Document text
========================================

I should explain that about a month earlier three co-workers and I had dressed up as Offshore peanuts for Halloween. We waited tables all day, posed for pictures and won a costume contest at the end of the night. Perhaps the board of trade had heard about our costumes and thought what Christmas really needed was some adult-sized peanuts.

“I’ll do it!” I said.

This was going to be the best parade ever. I imagined the four of us marching together, skipping and laughing, waving to the crowd Miss America-style, and giving high fives to all the fans shouting our names.

A few days before the parade I asked one of the other potential peanuts what color stretch pants she was going to wear under her peanut costume. I told her I was going to wear brown.

“No,” she said. “Just no.”

Oddly enough no one else had said they were excited about dressing up either. I shrugged. Maybe they just hadn’t figured out their costume logistics yet.

For the big day Phil had a plan. Meet at Offshore at 8 a.m., drive together to Edgartown, line up with the rest of the participants, then march down Main street at 10 a.m. I was so excited that morning I walked from my apartment to Offshore in costume. But when I got to the restaurant and opened the back door, nobody else was there.

========================================

Dataset extract
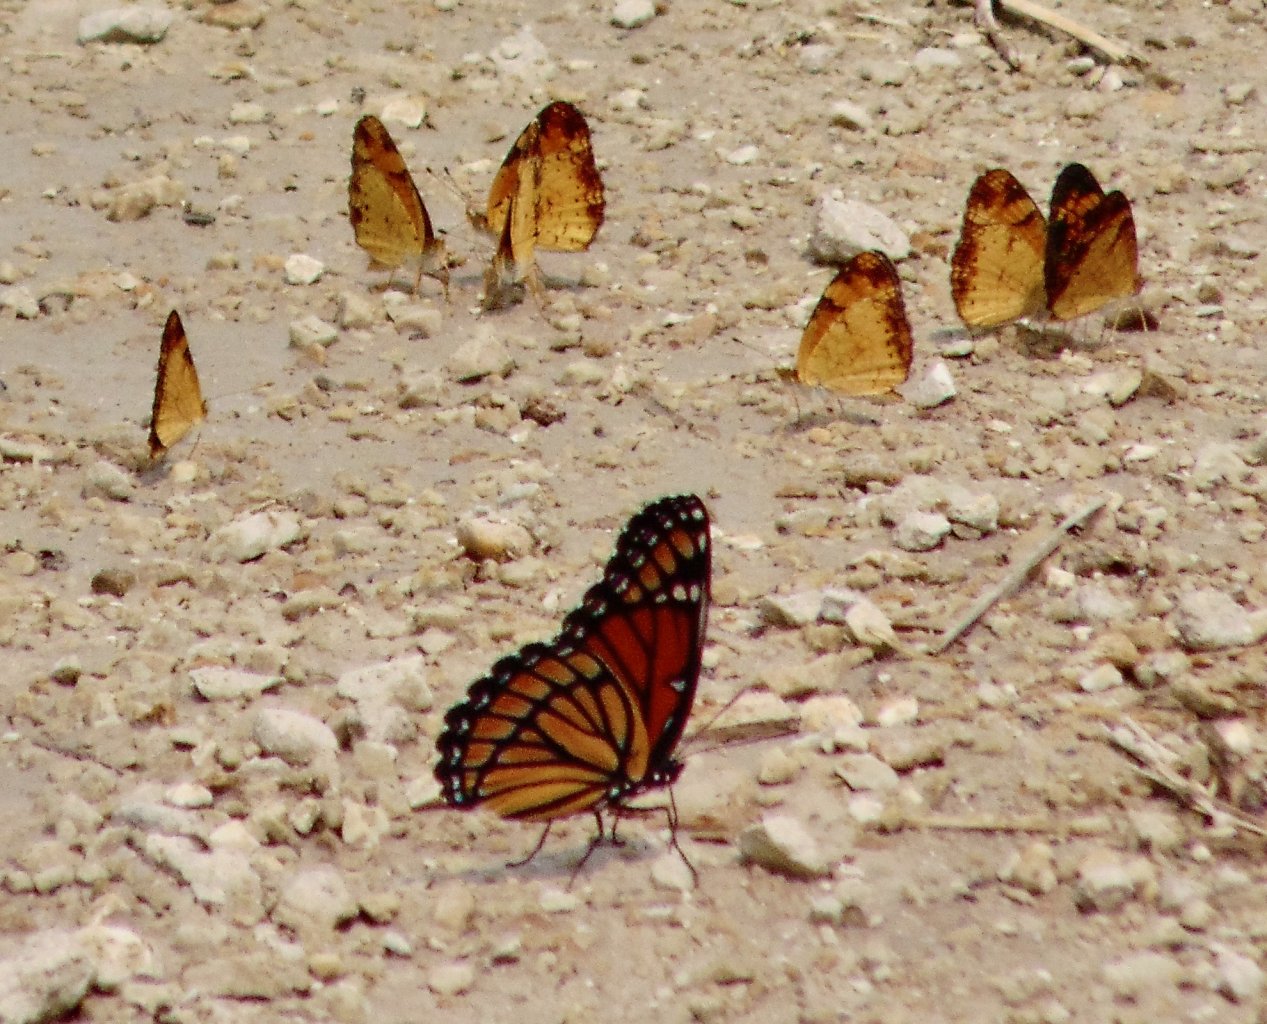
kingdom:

========================================

Task set
A: Decide whether each statement agrees with the parade passage, answering yes or no and quoting the deciding words. (i) The narrator and three co-workers won a costume contest. (ii) The narrator planned to wear black stretch pants under the costume. (iii) The plan called for marching down Main street at 8 a.m.
B: Write out the parade passage word for word from "I should explain" to "to wear brown.".

Answers to this exercise
A:
(i) Yes: "won a costume contest at the end of the night."
(ii) No: "I told her I was going to wear brown."
(iii) No: "then march down Main street at 10 a.m."

B:
I should explain that about a month earlier three co-workers and I had dressed up as Offshore peanuts for Halloween. We waited tables all day, posed for pictures and won a costume contest at the end of the night. Perhaps the board of trade had heard about our costumes and thought what Christmas really needed was some adult-sized peanuts.

“I’ll do it!” I said.

This was going to be the best parade ever. I imagined the four of us marching together, skipping and laughing, waving to the crowd Miss America-style, and giving high fives to all the fans shouting our names.

A few days before the parade I asked one of the other potential peanuts what color stretch pants she was going to wear under her peanut costume. I told her I was going to wear brown.